CHRU NANCY : FERMETURES LITS ET SUPPRESSIONS DE POSTES ANNONCES

En pleine pandémie de Covid-19, le directeur de l'ARS Grand Est a confirmé le projet visant à supprimer des postes et des lits d'ici à 2025 au CHRU à Nancy. Des personnalités locales sont montées au créneau, poussant le ministre de la Santé à réagir.

Olivier tente de calmer les esprits qui s'échauffent après la confirmation par le directeur de l'ARS du Grand Est que des lits nombreux (574) seraient fermés et que 598 postes seraient supprimés d'ici 2025. Rien selon lui ne justifierait l'arrêt de ce projet piloté par le comité interministériel de "performance et de modernisation de l'offre de soins " !!!

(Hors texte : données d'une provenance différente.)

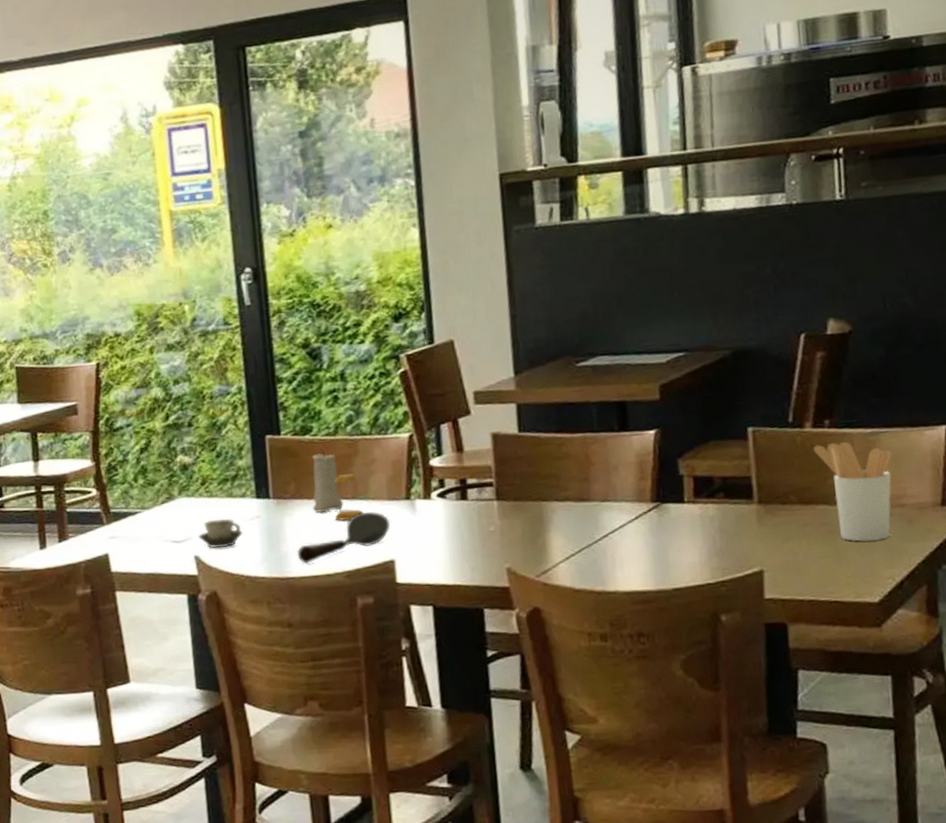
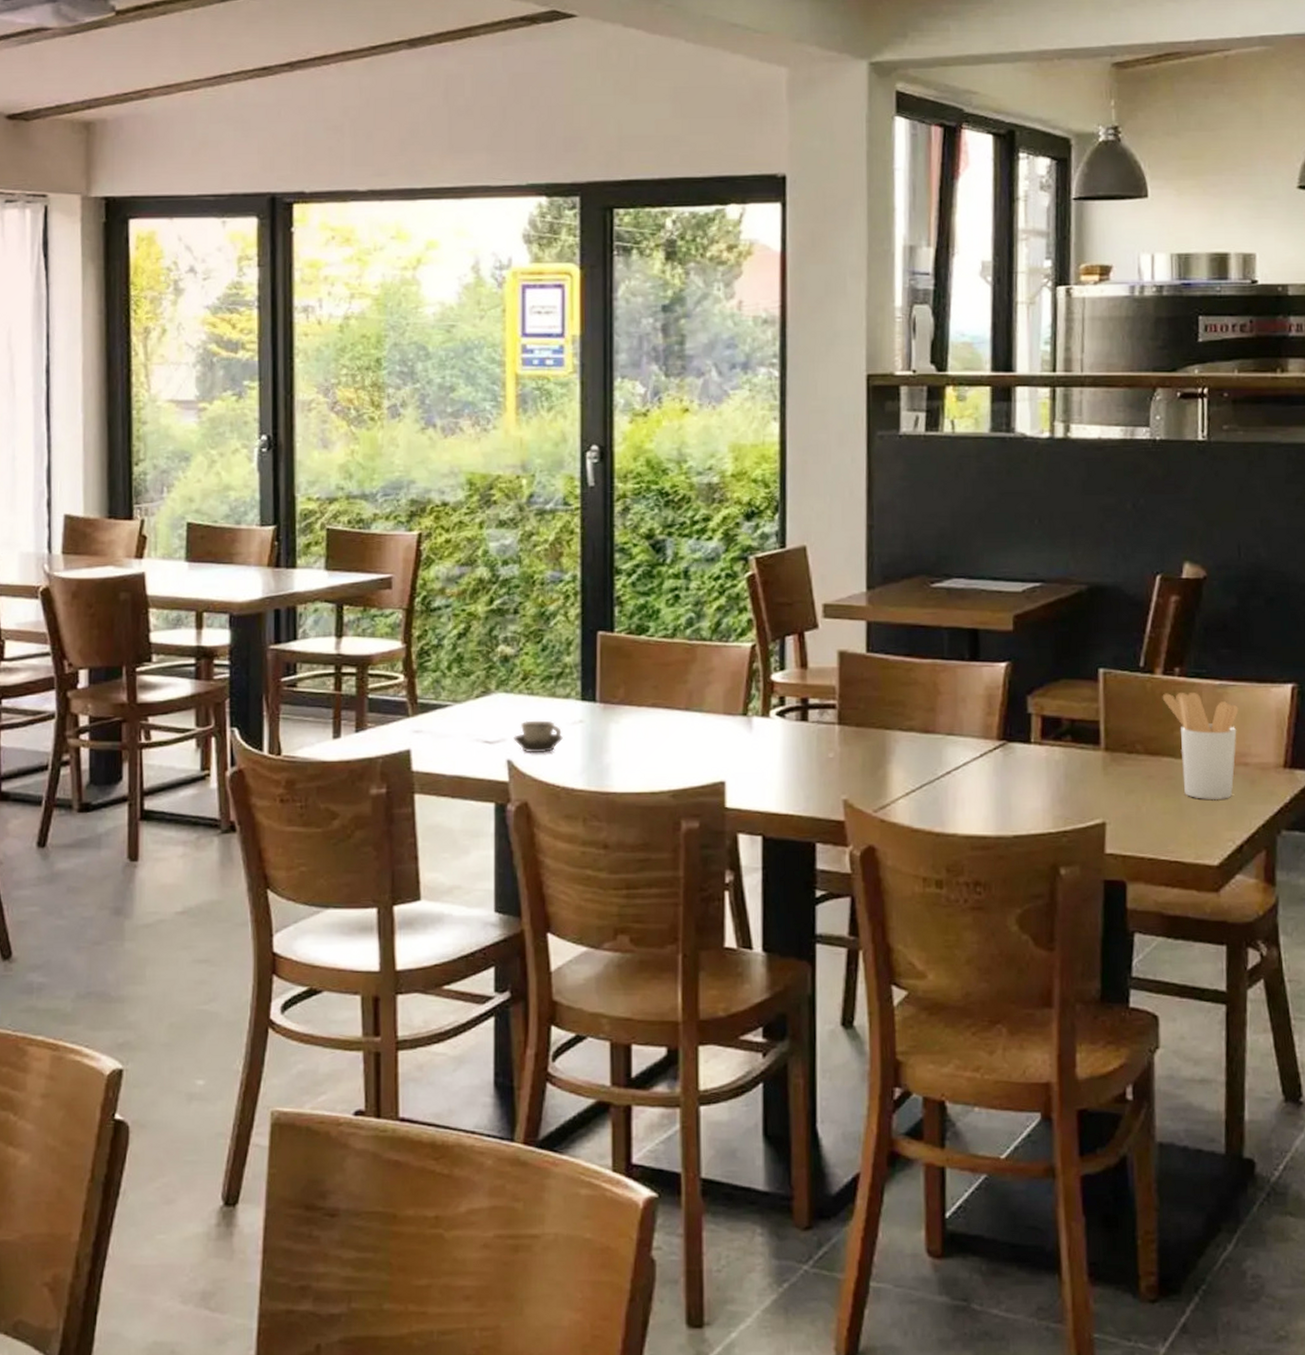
spoon: present [297,512,391,564] -> none [620,726,724,778]
candle: present [312,449,344,513] -> none [641,652,675,722]
salt shaker: present [334,473,363,522] -> none [664,681,696,734]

Ce n'est pas une plaisanterie de très mauvais goût, ce n'est pas une fake news, c'est bien la poursuite du plan macronien de destruction de la santé en France, qui en dépit de l'hécatombe dans le Grand Est et partout ailleurs , entend être parachevé.

Véran se fend d'une déclaration visant à endormir les esprits surchauffés par cette annonce en déclarant qu'il est favorable à "la suspension" de ces projets destructeurs et criminels en attendant la fin de la crise, pour reprendre plus tard la refonte de l'hôpital public.

Comme vous le voyez, la crise dans laquelle ils et elles nous ont précipités, à tel point qu'on se demande dans quel pays sous-développé nous vivons, n'arrête en rien leur dessin criminel.

Leur morgue est telle qu'en pleine épidémie, ils ne voient aucun problème à faire cette annonce.

Arrêtons-les dès que la crise sera surmontée, au nom de tous ceux qui auront laissé leur vie , soit faute de soins appropriés, soit faute de prise en charge initiale en raison de leur âge ou de leurs pathologies pré existantes, au nom évidemment aussi du respect pour tous les soignants qui vont au front désarmés, et sciemment exposés par nos autorités coupables.

C'est par éthique et par devoir que nous le leur devons.

Levons-nous dès demain et balayons ces irresponsables déshumanisés.